機械学習は2010年代に研究分野で活用されていましたが、近年はビジネス分野でも広く活用されるようになりました。さまざまな研究機関や企業が機械学習モデルの開発・運用に取り組む中で、3つのフェーズをトータルに管理することが、機械学習を成功に導くカギであるとの認識が広がりました。いま、MLOpsへの関心は世界的に高まっています。
システム開発において、DevOps(Development and Operations)という手法があります。開発と運用の連携を重視し、改善を繰り返しながら継続的かつスピーディーにサービスを向上させようというアプローチです。MLOpsはこの考え方を機械学習に適用したものです。

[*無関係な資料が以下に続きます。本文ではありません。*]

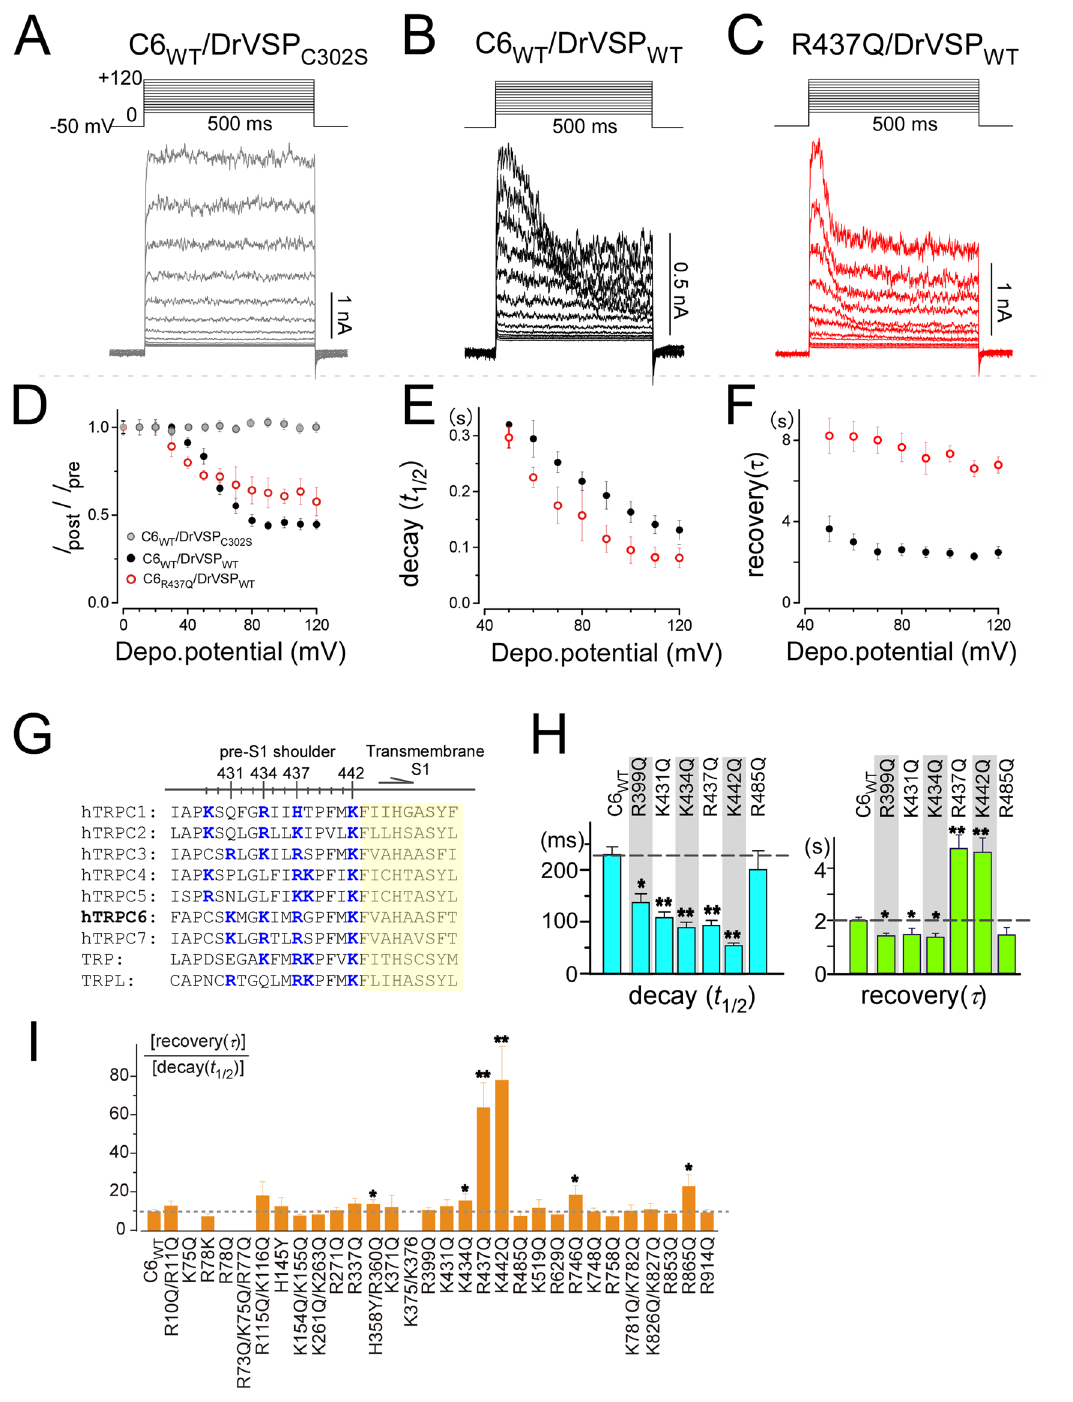
Figure 3. Basic residues in the pre-S1 domain/shoulder are critical for PIP 2 binding. Voltage-step pulses in HEK293 cells co-expressing TRPC6 WT and DrVSP mutant ( A ) or TRPC6 WT or TRPC6 R437Q and DrVSP WT ( B , C ). ( D – F ) Summary of the voltage-step pulse results. ( D ) I post / I pre , ( E ) PIP 2 deactivation kinetics, ( F ) PIP 2 reactivation kinetics. ( G ) Sequence alignment of the pre-S1 shoulder from human TRPC and Drosophila TRP channels. Positively charged residues are shown in blue. The numbering is based on human TRPC6 channel. ( H ) PIP 2 deactivation and reactivation kinetics after charge neutralization mutation of the TRPC6 pre-S1 shoulder. The voltage pulse protocol is identical that in Fig. 2. ( I ) Ratio of the reactivation/deactivation kinetics for estimation of dissociation strength. The R437Q and K442Q mutants showed significantly reduced interaction with PIP 2 (* p < 0.05 or ** p <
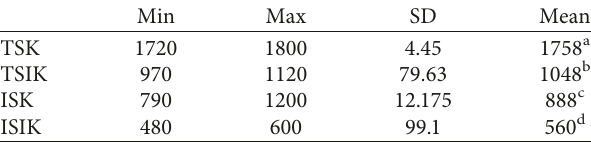
Table 1: Acrylamide content in Kolompehs ( μ g/kg).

MLOpsと似た用語で、ModelOpsがあります。ModelOpsは機械学習モデルのライフサイクル管理に焦点を当てており、ビジネス改善を含めた広いエリアを対象にしています。これに対して、MLOpsはそのライフサイクルの中でも機械学習の開発、テスト、運用を対象にしており、現場のデータサイエンティストやデータエンジニアが活用する手法です。一般的には、MLOpsはModelOpsのサブセットと位置付けられています。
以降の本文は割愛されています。